Jess frequently moved as the promoter of one arena to another, and in 1932, he promoted his first professional wrestling event at the Municipal Stadium in Freeport. According to Hornbaker, Jess stepped directly into the vicious turf battles that plagued New York’s wrestling scene in the 1930s. Jess once again formed a partnership to ensure his promotion’s success, this time with Carlos Henriquez, a competitive wrestler who managed to book events at both the Brooklyn Sports Stadium and the Coney Island Stadium. This alliance diminished the raging turf war enough for Jess to sign a number of prominent wrestlers, including, Hornbaker notes, “Gino Garibaldi, Jim Browning, Hans Kampfer, Wee Willie Davis, Alphonse Bisignano, Mike Romano, the Duseks, Everette Marshall, Sandor Szabo, Tor Johnson, and Abe Kashey.” But his most successful wrestling contact was with wrestling great Joseph Raymond “Toots” Mondt, with whom Jess would create the Capitol Wrestling Corporation in 1952. By that time, Jess’s son, Vincent J. McMahon (who would eventually become Vince McMahon, Sr.), had become an integral part of his father’s business endeavors. Jess was getting older, and Vince’s passion for wrestling catapulted their business from the Capitol Wrestling Corporation into joining with the National Wrestling Alliance in 1953. Vince’s story will be explored further in the next installment, but it is important to know that Jess instilled in his son a tremendous work ethic, a head for business, and the tenacity that would eventually become audacious, to put it mildly, in Vince Jr.
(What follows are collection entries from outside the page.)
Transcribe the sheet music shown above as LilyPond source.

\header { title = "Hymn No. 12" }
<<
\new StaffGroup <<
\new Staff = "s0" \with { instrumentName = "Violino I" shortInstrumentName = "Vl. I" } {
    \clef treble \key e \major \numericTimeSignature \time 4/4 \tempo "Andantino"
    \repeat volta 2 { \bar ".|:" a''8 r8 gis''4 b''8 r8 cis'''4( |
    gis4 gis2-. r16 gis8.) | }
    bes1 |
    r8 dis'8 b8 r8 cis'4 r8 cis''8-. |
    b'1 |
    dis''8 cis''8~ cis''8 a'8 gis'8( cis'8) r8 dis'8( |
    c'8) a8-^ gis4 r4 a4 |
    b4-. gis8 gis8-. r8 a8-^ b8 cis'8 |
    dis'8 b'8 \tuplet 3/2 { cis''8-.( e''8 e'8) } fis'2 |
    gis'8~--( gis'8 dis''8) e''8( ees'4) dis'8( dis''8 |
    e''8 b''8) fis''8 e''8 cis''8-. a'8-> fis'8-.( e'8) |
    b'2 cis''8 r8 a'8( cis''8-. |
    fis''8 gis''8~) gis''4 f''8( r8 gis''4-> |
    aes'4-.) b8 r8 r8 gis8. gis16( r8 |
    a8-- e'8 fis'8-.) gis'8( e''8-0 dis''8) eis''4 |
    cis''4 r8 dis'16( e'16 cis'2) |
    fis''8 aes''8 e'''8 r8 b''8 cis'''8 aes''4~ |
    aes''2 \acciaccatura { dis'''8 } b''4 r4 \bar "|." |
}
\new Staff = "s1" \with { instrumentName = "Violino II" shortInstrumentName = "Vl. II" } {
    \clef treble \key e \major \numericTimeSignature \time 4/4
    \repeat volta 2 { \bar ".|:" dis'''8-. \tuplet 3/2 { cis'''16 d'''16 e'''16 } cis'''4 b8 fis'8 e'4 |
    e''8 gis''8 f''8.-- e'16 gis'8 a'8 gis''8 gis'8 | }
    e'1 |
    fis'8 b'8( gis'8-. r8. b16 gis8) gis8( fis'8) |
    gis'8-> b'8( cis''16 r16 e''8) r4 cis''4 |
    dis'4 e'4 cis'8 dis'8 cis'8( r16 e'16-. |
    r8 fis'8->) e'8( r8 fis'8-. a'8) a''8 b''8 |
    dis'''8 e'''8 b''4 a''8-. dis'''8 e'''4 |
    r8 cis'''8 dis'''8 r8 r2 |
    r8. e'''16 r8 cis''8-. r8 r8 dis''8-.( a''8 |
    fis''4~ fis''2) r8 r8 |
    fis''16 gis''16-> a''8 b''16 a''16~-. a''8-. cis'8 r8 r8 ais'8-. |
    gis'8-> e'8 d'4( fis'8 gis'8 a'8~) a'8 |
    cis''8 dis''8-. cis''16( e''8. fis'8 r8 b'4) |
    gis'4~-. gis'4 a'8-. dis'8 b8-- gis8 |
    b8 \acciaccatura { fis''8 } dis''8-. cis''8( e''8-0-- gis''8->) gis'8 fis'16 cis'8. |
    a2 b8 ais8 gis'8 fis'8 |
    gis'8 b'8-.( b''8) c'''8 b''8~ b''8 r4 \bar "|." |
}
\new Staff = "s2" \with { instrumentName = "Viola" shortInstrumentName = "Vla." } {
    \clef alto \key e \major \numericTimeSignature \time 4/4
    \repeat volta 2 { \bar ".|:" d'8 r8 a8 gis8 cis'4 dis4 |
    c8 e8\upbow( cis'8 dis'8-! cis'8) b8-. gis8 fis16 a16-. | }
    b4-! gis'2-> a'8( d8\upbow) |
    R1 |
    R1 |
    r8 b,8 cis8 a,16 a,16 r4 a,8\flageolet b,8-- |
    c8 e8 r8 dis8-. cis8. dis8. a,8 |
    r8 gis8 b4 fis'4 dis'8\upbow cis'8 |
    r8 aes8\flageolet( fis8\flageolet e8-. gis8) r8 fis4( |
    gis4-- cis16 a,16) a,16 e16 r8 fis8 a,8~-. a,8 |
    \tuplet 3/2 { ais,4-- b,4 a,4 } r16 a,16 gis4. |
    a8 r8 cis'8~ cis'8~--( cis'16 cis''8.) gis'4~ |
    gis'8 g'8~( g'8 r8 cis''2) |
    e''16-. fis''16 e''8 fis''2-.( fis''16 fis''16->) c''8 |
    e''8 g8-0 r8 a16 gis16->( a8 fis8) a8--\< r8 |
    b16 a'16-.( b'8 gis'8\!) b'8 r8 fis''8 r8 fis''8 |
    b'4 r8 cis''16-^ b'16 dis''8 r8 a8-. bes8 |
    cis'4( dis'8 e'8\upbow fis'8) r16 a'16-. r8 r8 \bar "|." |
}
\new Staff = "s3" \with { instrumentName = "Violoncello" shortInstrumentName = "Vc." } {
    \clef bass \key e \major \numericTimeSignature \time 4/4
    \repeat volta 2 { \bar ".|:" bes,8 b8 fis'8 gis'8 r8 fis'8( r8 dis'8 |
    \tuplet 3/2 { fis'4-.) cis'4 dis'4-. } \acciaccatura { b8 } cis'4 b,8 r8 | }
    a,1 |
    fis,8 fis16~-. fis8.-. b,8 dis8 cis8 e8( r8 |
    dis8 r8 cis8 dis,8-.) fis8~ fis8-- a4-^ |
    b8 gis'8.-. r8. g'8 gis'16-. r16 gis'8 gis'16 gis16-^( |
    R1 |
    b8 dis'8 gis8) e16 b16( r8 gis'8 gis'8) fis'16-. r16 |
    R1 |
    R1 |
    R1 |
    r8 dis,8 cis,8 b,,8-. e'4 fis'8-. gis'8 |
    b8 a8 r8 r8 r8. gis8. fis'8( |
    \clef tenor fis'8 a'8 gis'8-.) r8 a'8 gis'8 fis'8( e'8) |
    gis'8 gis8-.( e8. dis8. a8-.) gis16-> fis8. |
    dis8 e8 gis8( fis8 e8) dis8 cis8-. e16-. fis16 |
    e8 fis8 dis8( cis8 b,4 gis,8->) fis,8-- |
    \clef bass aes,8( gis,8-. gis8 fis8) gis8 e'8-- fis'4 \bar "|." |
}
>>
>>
Jess’s legacy as a boxing promoter is far more prolific than his career as a wrestling promoter. He was arguably the founder of the future WWE, but he can best be remembered as an early promoter of ‘mixed race’ fights, an advocate for color blindness in matchmaking, and an astute businessman. In the later years of his life, Jess served as Vice-President for the National Sports Alliance Fund for Indigent Boxers in New York State and in 1954, he died at the age of seventy-two of a cerebral hemorrhage, which struck him while attending a wrestling match in Queens.